Sarawak state election, 2011: Jemoreng
| Party |  | Candidate | Votes | % | ∆% |
|  | BN | Gani @ Abu Seman Jahwie | 4,505 | 73.12 | +7.36 |
|  | Independent | Abdul Hafiz Noh | 1,579 | 25.63 | +25.63 |
|  | Independent | Asbor Abdullah | 77 | 1.25 | +1.25 |
| Total valid votes |  |  | 6,161 | 100.00 |
| Total rejected ballots |  |  | 120 |
| Unreturned ballots |  |  | 14 |
| Turnout |  |  | 6,295 | 72.90 | +8.29 |
| Registered electors |  |  | 8,635 |
| Majority |  |  | 2,926 | 47.49 | +15.96 |
|  | BN hold |  | Swing |  |  |
Source(s) "Federal Government Gazette - Results of Contested Election and Statements of the Poll after the Official Addition of Votes Sarawak [P.U. (B) 245/2011]" (PDF).
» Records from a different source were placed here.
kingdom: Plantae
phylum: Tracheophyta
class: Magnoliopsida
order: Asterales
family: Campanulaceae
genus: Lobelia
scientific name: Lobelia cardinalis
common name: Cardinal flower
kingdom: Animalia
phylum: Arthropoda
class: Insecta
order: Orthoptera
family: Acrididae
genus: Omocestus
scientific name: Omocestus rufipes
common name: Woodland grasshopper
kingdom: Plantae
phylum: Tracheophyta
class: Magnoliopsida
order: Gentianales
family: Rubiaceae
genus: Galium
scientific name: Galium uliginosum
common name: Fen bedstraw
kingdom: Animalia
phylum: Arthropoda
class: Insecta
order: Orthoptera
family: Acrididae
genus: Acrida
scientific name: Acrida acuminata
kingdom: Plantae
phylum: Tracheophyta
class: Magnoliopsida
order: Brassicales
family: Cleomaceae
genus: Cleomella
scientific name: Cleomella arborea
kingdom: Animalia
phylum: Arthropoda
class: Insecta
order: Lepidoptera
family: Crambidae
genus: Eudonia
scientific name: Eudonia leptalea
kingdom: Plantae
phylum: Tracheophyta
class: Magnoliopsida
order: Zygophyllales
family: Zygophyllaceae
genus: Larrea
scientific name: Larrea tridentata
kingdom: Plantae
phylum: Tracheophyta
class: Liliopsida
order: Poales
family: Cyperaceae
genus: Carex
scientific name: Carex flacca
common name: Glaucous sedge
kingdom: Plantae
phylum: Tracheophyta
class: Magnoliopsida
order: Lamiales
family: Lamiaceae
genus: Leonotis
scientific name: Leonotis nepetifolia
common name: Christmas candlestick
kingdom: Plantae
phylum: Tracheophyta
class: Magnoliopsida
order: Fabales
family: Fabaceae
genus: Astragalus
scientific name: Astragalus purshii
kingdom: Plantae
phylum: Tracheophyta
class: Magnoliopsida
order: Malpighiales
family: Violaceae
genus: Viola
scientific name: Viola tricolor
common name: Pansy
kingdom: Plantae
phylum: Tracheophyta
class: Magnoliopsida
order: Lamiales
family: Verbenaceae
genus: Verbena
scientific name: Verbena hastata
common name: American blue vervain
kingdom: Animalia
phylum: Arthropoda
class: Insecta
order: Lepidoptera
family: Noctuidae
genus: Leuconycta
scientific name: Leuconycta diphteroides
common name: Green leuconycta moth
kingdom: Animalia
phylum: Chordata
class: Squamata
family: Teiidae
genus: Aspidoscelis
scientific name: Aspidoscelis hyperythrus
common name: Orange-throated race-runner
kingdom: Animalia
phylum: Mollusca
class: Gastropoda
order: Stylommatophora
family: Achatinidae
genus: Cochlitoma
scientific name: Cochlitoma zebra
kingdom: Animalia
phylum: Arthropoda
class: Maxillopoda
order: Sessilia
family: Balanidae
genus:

Attorney General's Chambers of Malaysia. 29 April 2011. Retrieved 2016-04-30.^{[permanent dead link]}

Sarawak state election, 2006: Jemoreng
| Party |  | Candidate | Votes | % |
|  | BN | Gani @ Abu Seman Jahwie | 3,567 | 65.76 |
|  | Independent | Nasaruddin Abdullah | 1,857 | 34.24 |
| Total valid votes |  |  | 5,424 | 100.00 |
| Total rejected ballots |  |  | 96 |
| Unreturned ballots |  |  | 1 |
| Turnout |  |  | 5,521 | 64.61 |
| Registered electors |  |  | 8,545 |
| Majority |  |  | 1,710 | 31.53 |
This was a new constituency created.